## What to work on:
List every line of the records that contains the string "anche", treating uppercase and lowercase as different.

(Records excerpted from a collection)
********************
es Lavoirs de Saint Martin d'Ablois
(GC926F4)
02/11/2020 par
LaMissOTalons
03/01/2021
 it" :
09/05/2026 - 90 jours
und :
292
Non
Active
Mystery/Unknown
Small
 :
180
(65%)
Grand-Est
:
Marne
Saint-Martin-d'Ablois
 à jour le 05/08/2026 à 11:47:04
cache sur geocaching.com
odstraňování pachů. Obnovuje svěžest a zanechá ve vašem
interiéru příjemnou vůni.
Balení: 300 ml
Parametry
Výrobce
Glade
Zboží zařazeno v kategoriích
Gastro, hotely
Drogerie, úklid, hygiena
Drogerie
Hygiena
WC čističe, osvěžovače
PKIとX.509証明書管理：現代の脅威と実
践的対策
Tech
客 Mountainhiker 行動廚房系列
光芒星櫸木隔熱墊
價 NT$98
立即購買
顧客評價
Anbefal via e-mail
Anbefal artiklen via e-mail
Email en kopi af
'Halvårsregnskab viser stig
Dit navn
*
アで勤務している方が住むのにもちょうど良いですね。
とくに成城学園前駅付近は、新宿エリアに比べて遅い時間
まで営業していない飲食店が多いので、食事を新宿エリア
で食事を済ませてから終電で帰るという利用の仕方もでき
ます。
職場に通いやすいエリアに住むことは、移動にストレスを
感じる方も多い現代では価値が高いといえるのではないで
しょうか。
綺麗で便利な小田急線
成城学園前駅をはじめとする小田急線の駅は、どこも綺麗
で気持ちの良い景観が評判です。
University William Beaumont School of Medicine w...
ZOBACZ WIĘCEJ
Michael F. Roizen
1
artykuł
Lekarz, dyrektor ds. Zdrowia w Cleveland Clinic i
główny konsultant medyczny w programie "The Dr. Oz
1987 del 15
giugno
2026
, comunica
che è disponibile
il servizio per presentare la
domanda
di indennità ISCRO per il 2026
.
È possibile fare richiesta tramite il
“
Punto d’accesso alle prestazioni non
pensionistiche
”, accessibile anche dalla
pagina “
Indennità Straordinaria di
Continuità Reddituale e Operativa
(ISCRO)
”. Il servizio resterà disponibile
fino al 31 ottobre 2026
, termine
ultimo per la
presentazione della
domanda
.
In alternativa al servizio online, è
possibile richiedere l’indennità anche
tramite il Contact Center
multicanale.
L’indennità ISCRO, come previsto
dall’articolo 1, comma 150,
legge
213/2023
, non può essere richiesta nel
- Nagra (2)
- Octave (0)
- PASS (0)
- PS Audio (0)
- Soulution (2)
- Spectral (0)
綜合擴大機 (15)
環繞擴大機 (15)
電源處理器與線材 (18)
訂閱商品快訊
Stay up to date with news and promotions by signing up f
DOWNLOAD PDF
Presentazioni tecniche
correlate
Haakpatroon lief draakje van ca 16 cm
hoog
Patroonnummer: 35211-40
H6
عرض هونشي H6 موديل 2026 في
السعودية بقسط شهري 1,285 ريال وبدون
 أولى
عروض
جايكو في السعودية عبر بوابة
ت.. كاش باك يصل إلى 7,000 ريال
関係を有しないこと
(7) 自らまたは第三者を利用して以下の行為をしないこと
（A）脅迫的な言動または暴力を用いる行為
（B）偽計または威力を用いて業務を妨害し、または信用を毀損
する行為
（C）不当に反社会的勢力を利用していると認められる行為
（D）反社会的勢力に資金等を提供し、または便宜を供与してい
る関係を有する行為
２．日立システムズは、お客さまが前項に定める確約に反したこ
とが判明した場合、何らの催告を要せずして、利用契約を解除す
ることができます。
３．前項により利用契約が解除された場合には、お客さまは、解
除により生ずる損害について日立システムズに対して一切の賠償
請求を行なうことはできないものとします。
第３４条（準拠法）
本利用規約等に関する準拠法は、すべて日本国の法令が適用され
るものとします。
********************
## Solution:
”, accessibile anche dalla
possibile richiedere l’indennità anche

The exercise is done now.